There is also a wealth of true stories about people who’ve dealt with their sorrow in their own ways—some successfully, others not. The father who established a mentoring foundation in the memory of his murdered daughter and how its effect on the lives of other children proved a rewardingly and therapeutic experience.  Otto Frank, the 90-year-old father of Anne Frank, who having been asked how he managed to cope with the loss of his family in the Nazi concentration camps replied, “I don’t know that I truly coped. What I know is they are all gone and I am still here. What gave me strength was the discovery of Annie’s diary.” By publishing that diary and devoting his life to spreading his daughter’s story, Otto Frank managed to somewhat assuage his own guilt at having survived after the horrific death of his entire family.

Rita, the wife of Aaron, the synagogue’s sukkah-maker, who pulled herself out of her mourning by establishing the Aaron Schechtman Welcome House. And there’s the story of those who have had much in life yet remain bitter and fighting up to the very end, wasting their last hours as they had their life.

Kamin, through his own encounters, as well as those of his congregants, has come to believe that “there is some sort of an afterlife . . . something greater than what I see in this universe of humankind” and that “souls linger somewhere.” This, too, can be comforting, the belief that although our loved ones are no longer physically present at our side, they nevertheless exist somewhere in one form or another, connecting heaven and earth. Comforting to believe that by remembering them we give their “soul wings.”

It is true that Americans are afraid to utter the word “dead,” which sounds far too harsh and final.

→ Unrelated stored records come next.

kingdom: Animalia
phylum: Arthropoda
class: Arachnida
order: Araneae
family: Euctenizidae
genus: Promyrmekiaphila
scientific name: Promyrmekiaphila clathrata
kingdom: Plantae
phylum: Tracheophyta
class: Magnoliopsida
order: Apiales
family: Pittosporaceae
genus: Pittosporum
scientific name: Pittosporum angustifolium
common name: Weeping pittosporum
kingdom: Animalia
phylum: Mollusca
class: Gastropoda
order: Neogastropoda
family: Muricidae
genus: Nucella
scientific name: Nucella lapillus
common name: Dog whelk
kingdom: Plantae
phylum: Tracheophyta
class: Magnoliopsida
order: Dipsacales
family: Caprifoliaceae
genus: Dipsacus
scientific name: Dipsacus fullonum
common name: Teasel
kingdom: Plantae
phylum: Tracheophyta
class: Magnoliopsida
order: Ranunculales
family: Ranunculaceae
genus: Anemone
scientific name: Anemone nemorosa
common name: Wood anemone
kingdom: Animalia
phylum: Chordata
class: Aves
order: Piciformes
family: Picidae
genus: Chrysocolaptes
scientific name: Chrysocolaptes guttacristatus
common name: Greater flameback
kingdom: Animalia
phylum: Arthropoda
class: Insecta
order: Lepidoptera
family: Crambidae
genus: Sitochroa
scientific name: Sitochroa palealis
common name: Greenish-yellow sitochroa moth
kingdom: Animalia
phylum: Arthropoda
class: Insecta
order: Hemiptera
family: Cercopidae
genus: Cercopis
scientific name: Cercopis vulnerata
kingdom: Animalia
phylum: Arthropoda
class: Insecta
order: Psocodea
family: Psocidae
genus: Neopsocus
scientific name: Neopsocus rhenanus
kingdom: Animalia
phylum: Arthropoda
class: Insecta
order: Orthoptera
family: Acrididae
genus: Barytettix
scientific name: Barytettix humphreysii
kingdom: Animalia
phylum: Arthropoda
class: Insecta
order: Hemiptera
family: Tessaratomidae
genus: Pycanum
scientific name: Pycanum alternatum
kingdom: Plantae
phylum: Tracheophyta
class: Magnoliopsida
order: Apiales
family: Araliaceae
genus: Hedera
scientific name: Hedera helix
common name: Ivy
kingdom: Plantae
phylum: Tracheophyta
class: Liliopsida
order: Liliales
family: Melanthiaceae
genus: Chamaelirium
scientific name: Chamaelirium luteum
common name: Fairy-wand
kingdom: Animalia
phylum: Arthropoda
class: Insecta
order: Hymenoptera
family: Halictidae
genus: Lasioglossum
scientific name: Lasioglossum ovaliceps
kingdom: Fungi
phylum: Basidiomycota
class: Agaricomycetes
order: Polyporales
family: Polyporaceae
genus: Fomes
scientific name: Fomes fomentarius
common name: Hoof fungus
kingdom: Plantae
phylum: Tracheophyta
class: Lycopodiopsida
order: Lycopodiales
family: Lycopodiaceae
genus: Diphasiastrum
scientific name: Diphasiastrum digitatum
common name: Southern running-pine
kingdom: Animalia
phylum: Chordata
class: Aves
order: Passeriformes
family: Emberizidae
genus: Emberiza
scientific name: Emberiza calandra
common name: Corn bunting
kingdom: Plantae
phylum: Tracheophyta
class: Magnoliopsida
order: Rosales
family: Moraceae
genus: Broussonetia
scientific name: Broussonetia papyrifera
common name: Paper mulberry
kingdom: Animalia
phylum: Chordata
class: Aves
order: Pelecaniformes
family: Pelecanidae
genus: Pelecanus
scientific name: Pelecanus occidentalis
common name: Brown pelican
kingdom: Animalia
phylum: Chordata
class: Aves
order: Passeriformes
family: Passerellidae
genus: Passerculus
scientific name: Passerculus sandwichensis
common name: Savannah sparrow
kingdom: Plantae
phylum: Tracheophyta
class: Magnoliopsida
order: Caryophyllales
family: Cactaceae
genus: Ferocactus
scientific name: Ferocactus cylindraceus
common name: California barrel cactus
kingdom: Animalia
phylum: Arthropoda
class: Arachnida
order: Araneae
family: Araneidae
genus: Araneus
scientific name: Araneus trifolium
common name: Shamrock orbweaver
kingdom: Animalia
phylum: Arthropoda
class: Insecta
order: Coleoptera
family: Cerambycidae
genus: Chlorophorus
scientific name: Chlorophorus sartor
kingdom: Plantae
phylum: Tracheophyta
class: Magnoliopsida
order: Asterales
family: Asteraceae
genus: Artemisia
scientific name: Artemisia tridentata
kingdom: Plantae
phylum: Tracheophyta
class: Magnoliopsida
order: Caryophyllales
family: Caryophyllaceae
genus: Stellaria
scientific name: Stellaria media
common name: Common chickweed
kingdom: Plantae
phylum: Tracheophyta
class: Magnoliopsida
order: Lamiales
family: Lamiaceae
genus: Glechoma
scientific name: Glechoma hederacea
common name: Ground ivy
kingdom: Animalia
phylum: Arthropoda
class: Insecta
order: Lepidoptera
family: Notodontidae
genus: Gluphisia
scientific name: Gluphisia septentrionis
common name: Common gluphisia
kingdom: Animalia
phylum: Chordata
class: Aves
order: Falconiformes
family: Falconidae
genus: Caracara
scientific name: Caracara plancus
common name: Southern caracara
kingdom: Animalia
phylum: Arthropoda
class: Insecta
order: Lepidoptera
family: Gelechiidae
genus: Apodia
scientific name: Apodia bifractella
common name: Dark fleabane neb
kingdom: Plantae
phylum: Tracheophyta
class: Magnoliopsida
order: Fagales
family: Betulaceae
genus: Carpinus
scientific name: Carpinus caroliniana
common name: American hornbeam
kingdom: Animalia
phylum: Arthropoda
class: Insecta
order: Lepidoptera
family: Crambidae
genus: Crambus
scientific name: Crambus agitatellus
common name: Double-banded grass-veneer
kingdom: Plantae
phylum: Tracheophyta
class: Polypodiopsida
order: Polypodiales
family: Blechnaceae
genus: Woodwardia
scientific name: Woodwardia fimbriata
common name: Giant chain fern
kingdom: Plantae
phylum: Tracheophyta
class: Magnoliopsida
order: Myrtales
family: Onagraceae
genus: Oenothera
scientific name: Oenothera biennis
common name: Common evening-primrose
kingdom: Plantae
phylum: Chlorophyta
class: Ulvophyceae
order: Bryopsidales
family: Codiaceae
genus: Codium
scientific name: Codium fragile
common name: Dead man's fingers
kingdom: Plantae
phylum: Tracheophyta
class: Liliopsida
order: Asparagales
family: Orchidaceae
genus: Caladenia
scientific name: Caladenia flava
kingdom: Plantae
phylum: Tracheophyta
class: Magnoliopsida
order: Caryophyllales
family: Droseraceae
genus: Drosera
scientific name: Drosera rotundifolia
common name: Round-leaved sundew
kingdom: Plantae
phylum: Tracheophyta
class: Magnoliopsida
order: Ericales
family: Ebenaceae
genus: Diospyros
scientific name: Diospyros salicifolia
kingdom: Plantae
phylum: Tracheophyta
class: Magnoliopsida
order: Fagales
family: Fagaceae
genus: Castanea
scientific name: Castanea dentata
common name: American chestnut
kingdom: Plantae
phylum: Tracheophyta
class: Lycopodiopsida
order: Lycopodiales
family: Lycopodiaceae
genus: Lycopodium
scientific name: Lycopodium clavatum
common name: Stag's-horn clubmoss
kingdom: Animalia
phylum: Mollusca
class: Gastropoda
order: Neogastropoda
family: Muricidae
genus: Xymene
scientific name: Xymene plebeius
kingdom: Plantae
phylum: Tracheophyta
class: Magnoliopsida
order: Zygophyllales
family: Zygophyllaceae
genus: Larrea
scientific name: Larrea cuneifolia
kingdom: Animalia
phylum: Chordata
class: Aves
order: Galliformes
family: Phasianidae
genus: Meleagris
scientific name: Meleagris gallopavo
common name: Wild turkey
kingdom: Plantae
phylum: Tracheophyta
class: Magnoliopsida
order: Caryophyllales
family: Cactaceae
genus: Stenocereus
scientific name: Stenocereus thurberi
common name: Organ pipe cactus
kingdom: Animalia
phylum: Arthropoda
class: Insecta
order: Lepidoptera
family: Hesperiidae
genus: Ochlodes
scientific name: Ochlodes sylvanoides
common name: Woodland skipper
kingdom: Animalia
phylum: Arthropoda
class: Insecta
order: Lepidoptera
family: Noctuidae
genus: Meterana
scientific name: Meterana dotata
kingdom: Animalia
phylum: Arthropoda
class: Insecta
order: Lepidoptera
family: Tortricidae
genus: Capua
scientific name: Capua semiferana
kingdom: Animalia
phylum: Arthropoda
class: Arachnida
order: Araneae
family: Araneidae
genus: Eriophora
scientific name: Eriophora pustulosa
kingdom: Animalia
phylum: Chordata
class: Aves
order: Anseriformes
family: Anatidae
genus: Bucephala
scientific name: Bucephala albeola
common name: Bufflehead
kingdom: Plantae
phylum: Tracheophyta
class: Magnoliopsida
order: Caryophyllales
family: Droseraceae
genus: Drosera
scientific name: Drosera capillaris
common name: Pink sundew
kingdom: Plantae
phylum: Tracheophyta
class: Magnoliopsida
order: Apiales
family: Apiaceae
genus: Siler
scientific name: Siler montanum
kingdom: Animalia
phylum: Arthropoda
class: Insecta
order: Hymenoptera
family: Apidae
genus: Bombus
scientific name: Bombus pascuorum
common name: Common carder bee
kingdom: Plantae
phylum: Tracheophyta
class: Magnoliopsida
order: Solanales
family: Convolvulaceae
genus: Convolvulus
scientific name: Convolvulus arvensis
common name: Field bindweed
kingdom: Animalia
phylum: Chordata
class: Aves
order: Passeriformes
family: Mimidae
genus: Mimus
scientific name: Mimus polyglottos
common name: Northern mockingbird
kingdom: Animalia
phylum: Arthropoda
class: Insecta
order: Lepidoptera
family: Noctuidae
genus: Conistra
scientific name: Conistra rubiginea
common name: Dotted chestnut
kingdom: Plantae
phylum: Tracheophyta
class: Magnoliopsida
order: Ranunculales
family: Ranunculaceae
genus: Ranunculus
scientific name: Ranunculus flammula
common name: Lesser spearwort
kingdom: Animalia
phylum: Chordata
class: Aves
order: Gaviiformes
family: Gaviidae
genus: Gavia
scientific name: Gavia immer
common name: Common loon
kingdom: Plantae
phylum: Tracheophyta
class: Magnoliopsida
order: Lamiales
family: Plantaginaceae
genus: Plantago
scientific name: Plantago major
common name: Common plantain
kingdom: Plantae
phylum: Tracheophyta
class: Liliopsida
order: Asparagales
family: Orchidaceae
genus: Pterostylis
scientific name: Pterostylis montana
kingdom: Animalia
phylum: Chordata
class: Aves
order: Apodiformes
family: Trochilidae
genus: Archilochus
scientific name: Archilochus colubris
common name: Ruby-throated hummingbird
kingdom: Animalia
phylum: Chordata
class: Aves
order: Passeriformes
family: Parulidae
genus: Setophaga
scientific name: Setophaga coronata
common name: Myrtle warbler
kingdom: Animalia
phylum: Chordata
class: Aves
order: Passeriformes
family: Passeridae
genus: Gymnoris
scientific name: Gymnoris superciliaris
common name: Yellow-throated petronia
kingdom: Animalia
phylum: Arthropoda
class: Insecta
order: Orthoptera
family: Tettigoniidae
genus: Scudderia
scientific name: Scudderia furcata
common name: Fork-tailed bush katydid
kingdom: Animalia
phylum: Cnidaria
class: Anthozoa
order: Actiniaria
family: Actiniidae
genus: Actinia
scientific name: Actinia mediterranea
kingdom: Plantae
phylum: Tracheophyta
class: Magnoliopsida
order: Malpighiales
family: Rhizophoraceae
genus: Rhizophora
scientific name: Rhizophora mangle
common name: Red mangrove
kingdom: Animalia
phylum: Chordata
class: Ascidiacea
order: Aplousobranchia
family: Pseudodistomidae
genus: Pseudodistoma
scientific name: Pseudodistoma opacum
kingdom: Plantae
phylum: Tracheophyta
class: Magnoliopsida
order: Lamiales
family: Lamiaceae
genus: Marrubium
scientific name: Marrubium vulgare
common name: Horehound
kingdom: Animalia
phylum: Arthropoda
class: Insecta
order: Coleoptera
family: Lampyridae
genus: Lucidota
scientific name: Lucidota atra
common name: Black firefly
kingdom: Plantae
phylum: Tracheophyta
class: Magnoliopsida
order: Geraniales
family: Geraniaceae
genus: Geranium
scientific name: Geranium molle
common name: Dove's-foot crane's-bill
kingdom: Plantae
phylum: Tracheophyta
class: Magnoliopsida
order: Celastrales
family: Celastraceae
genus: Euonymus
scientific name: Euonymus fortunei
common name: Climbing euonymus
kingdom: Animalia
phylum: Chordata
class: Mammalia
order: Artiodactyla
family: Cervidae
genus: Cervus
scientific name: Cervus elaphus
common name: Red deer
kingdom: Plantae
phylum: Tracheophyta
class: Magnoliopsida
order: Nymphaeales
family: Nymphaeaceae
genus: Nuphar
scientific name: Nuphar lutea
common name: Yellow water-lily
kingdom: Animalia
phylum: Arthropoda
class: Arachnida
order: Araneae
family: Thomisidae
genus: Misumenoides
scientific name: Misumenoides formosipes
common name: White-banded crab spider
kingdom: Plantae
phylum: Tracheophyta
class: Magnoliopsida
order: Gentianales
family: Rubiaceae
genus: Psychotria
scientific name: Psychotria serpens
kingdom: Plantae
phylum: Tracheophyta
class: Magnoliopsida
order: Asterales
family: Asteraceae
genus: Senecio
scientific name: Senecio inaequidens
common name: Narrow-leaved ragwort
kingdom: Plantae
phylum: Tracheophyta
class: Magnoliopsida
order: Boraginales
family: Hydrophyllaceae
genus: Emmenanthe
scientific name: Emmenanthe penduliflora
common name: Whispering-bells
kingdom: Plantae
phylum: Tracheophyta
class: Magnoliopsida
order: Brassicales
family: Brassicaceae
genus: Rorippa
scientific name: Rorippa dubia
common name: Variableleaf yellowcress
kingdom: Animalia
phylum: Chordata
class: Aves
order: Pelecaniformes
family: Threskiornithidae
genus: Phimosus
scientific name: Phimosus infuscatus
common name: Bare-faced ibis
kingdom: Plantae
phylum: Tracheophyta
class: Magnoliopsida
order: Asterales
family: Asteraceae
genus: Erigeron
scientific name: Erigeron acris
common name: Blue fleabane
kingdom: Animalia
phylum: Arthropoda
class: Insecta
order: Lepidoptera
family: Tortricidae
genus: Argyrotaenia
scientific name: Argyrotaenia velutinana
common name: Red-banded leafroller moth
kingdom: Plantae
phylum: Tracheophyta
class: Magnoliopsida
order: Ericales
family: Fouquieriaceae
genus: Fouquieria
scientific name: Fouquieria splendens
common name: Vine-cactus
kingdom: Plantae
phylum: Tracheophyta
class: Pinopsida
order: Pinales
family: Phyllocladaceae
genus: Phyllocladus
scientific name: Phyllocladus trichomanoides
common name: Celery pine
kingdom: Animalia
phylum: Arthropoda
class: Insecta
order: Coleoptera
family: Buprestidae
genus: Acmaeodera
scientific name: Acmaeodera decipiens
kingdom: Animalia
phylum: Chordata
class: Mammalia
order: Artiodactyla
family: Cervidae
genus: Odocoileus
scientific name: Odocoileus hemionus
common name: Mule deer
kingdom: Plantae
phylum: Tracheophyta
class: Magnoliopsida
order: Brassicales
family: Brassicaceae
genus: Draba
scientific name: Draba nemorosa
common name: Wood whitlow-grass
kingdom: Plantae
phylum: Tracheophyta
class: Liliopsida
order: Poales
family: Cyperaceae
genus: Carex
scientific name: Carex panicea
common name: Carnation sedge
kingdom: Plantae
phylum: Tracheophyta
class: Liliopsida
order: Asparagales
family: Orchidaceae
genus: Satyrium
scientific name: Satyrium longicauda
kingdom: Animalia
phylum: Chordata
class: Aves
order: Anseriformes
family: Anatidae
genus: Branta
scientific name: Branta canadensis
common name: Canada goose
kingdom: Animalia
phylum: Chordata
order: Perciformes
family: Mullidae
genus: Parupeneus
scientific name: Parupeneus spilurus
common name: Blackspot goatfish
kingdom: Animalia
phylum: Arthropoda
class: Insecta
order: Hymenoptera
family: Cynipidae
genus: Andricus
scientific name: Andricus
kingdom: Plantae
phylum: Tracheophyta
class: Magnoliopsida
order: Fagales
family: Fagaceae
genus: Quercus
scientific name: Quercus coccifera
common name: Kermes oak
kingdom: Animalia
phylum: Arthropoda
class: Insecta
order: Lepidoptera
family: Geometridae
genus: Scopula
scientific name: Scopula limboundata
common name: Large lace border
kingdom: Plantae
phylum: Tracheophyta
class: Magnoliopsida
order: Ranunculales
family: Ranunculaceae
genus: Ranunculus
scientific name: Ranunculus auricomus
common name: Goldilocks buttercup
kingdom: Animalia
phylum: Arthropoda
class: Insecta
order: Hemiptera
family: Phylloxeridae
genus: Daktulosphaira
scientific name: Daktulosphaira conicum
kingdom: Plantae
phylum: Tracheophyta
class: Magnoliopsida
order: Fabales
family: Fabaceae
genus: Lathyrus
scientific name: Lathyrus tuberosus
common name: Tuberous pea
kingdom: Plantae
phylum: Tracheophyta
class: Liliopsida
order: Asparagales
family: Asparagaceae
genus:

We use “gentle euphemisms” such as “passed away . . . no longer with us . . . been called to God,” which according to Kamin “can blur the therapy of grief.”

We find ourselves at a loss for words when attending a funeral, a Shiva, or entering the house of a grieving family. No matter the choice of consoling words, they will inevitable sound hollow and prove ruefully inadequate. So it helps to learn that silence, even if it feels awkward, can convey “the strongest and certainly the most honest message. We are here. We care.”

In the end, the poetic sensitivity and compassionate manner in which Kamin tackles grief feels like a consolation in itself, a balm of sorts. Kamin’s reply to what’s the biggest blessing of sorrow is that: “It grows us. It strengthens us. It makes us cherish life and value people like nothing else does.” Amen to that.